Londres – Eventos meteorológicos extremos nem sempre são associados às mudanças climáticas pela imprensa, que na correria do fechamento acaba se concentrando nos efeitos e não nas causas- e assim deixando de lado a chamada “ciência da atribuição”.
Mas conectar causa e efeito não é tão simples quando uma grande catástrofe acontece e há necessidade de informar o público rapidamente.
Um guia criado pelo projeto World Weather Attribution (WWA) ajuda a compreender a ciência da atribuição e ensina como jornalistas ou pessoas que escrevem ou falem sobre clima pode podem aplicá-la em seu trabalho.
O que é a ciência da atribuição?
Em 2015, os pesquisadores Friederike Otto e Geert Jan van Oldenborgh (falecido em 2021) se uniram para criar o projeto World Weather Attribution (WWA), sediado no Imperial College, onde Otto leciona em Londres, com o objetivo de fomentar a chamada ciência da atribuição.
Segundo o WWA, o primeiro estudo de atribuição de eventos extremos foi publicado em 2004, analisando uma onda de calor no ano anterior na Europa responsável pela morte de 70 mil pessoas.

_Exercícios propostos_.
1 – Reproduza fielmente todas as linhas de dados abaixo, sem alterar nada, e deixe as imagens de fora da resposta.
2 – Dê continuidade ao texto sobre a ciência da atribuição, começando logo após a última frase apresentada.

_Dados fornecidos_.
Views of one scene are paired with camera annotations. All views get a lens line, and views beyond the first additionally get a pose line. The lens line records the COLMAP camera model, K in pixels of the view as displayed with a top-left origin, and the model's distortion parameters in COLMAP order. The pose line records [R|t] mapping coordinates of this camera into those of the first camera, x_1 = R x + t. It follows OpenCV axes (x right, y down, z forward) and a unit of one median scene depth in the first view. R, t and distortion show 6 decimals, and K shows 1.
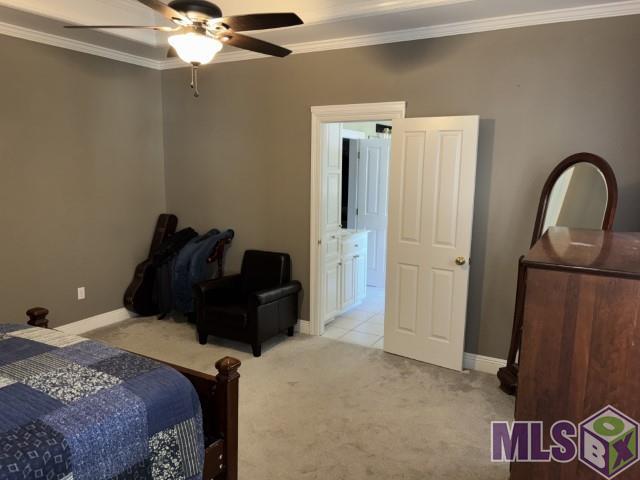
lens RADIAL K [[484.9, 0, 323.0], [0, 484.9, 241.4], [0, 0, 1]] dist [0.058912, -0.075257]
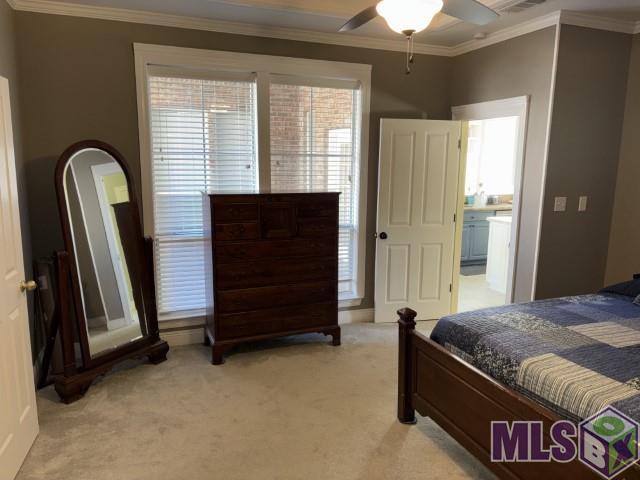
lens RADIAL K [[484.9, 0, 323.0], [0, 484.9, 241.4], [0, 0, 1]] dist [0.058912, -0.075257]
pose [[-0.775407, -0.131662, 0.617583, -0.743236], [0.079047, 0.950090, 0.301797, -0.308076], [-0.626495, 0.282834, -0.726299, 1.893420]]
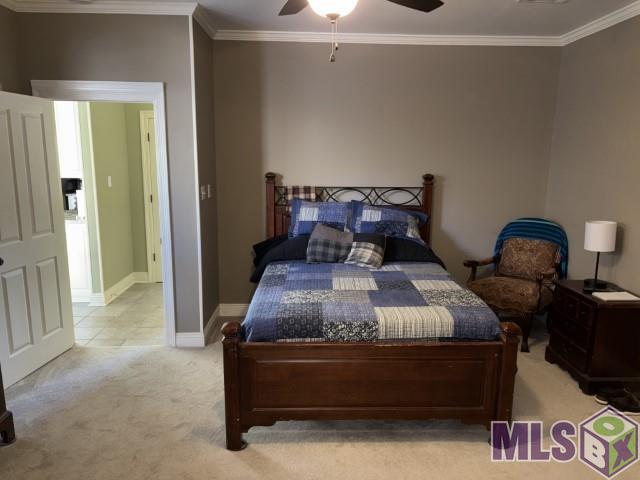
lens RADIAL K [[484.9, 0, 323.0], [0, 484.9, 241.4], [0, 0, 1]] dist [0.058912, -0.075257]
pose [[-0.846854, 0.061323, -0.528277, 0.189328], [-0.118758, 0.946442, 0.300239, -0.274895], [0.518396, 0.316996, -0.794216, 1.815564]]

_Respostas_.
1 –
Views of one scene are paired with camera annotations. All views get a lens line, and views beyond the first additionally get a pose line. The lens line records the COLMAP camera model, K in pixels of the view as displayed with a top-left origin, and the model's distortion parameters in COLMAP order. The pose line records [R|t] mapping coordinates of this camera into those of the first camera, x_1 = R x + t. It follows OpenCV axes (x right, y down, z forward) and a unit of one median scene depth in the first view. R, t and distortion show 6 decimals, and K shows 1.
lens RADIAL K [[484.9, 0, 323.0], [0, 484.9, 241.4], [0, 0, 1]] dist [0.058912, -0.075257]
lens RADIAL K [[484.9, 0, 323.0], [0, 484.9, 241.4], [0, 0, 1]] dist [0.058912, -0.075257]
pose [[-0.775407, -0.131662, 0.617583, -0.743236], [0.079047, 0.950090, 0.301797, -0.308076], [-0.626495, 0.282834, -0.726299, 1.893420]]
lens RADIAL K [[484.9, 0, 323.0], [0, 484.9, 241.4], [0, 0, 1]] dist [0.058912, -0.075257]
pose [[-0.846854, 0.061323, -0.528277, 0.189328], [-0.118758, 0.946442, 0.300239, -0.274895], [0.518396, 0.316996, -0.794216, 1.815564]]

2 –
A metodologia atual consiste em três etapas:
- Simulação e comparação do clima atual e a era pré-industrial com base em diferentes modelos climáticos
- Observações de dados climáticos do presente e do passado para ver como a probabilidade de eventos similares mudou
- Simulação do clima desde uma data histórica – digamos 1900 – até os dias atuais, incorporando o efeito do aumento gradativo das emissões humanas
Segundo o WWA, o processo permite que os cientistas detectem tendências extremas, bem como calculem uma mudança geral nas probabilidades.
Dessa forma eles podem fazer declarações sobre eventos meteorológicos como: “Este evento foi duas vezes mais provável de ter ocorrido pela mudança climática causada pelo homem”, ou “Esta onda de calor foi 3ºC mais quente do que teria sido em um mundo sem aquecimento global”.
Pode-se também afirmar que um evento seria efetivamente impossível sem a mudança climática, quando ele não não tem precedente histórico e não ocorre em simulações que não levam em conta a mudança climática.
O WWA já realizou mais de 50 estudos de atribuição de eventos, entre eles ondas de calor, chuvas extremas, secas, inundações e incêndios florestais.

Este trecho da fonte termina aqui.